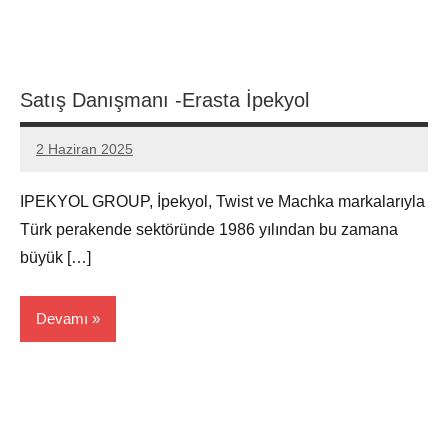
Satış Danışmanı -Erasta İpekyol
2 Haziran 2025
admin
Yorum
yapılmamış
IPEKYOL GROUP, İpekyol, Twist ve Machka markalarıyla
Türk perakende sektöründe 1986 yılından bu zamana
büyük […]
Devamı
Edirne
= = = = =
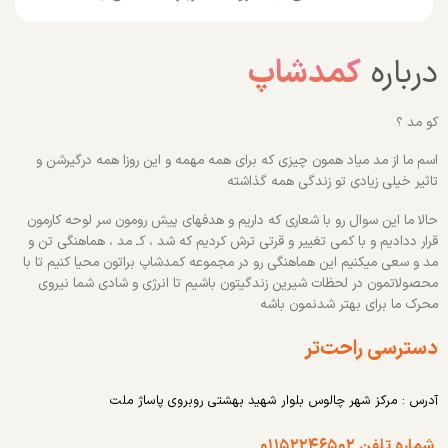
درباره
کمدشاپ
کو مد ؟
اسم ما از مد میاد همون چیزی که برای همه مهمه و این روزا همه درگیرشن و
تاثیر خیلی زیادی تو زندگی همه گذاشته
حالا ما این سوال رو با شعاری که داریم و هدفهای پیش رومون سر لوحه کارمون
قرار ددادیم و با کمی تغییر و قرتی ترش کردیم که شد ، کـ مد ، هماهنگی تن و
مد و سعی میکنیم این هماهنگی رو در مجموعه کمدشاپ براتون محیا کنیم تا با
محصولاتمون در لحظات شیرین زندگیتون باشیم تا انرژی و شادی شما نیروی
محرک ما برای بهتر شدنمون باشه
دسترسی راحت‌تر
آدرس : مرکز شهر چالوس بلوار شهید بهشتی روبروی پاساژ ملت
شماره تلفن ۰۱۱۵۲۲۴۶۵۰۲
= = = = =
▶ **Assignment**
For every line in the listing above that mentions the word "کمدشاپ", make a copy.

▶ **Exercise result**
کمدشاپ
مد و سعی میکنیم این هماهنگی رو در مجموعه کمدشاپ براتون محیا کنیم تا با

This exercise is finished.